Bishop nodded, slowly. Then he nodded again. He let go of my hand and drained his glass, and because my options at that point seemed to be drink more or cry, I threw back my own.

When I stood, the world spun around me. For one blissful second, I thought I might pass out. But then Bishop was there steadying me, one hand on my waist. “Whoa…” he said, his breath stirring my hair, above my ear. “I think you’ve overcome your tolerance to alcohol, Marshal.”

“Thank god,” I whispered, my focus snagged on his throat, just inches from my face. “I’m so fucking tired of thinking.”

“Me too.”

I dragged my gaze up and found him staring down at me. My next breath caught in my throat, and suddenly I realized how good he smelled. Like whiskey and leather. Like hunger, and rage, and power. Like all the best, of both man and beast.

Bishop blinked. Then his mouth crashed down on mine like a gust of wind blowing the front door wide open. It was startling and electrifying for one white-hot second, but then, when I didn’t pull away, that kiss…changed.

I could feel his loss. I could taste his rage. It all came spilling out of him and into me, but he must have been getting something in return, because his groan, the eager way he clutched at my hips…that was all hunger. Need.

It was a soul-deep ache for something too complex for me to process in that moment.
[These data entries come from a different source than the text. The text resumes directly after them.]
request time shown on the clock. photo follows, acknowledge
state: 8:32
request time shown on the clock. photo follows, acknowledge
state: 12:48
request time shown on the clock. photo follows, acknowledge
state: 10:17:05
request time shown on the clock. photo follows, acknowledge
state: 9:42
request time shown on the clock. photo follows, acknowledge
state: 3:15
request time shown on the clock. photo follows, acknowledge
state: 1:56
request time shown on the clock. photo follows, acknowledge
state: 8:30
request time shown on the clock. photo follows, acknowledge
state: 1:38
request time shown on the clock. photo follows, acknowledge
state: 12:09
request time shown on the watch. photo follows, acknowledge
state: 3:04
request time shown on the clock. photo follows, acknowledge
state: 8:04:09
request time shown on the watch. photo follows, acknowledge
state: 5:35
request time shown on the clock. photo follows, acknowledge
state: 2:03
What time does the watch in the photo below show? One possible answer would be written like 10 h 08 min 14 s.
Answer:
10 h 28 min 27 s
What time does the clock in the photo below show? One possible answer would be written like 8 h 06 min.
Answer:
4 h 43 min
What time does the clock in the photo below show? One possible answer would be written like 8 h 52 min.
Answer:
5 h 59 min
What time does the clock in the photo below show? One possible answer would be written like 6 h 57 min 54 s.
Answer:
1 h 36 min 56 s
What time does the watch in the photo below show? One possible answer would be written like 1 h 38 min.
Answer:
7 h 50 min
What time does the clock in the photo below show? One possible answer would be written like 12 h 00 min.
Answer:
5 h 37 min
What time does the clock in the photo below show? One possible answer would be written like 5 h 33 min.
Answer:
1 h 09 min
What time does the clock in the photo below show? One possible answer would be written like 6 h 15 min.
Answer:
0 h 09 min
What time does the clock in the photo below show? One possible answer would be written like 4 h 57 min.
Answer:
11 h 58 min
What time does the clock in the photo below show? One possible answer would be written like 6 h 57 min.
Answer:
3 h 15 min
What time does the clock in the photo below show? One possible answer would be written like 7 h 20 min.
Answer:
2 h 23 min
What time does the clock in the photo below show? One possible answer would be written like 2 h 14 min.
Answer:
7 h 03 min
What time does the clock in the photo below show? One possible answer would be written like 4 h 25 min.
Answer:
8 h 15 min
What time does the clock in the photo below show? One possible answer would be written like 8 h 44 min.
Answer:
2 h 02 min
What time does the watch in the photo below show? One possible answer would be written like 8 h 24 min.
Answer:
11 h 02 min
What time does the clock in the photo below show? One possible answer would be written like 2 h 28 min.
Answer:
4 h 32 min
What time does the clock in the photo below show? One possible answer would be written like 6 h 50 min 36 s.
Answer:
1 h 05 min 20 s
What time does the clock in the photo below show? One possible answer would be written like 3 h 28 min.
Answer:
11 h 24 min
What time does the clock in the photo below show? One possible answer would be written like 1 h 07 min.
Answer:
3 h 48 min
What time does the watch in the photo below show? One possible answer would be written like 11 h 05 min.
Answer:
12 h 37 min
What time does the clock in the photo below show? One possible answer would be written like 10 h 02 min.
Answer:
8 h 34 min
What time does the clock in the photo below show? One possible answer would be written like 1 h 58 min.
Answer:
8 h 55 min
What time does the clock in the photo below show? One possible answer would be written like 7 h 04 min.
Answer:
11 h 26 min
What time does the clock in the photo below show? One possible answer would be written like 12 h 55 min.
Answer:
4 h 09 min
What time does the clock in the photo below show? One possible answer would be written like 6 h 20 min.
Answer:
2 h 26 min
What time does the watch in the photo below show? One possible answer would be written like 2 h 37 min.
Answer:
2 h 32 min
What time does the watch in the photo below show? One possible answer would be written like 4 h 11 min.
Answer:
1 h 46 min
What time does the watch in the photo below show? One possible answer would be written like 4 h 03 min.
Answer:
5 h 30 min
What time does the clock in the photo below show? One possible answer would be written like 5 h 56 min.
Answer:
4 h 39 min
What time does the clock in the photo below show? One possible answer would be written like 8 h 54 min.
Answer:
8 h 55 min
All I really understood, as the room blurred around me and I clutched at his shirt, as he lifted me and my legs wrapped around his waist, was that whatever this need was…I had it too.

The stubble on his chin scratched as he kissed his way down my neck, and I clutched at him when he eased the burn with his tongue. The first time his teeth grazed my throat, my legs clenched around him, pinning him to me with no conscious thought.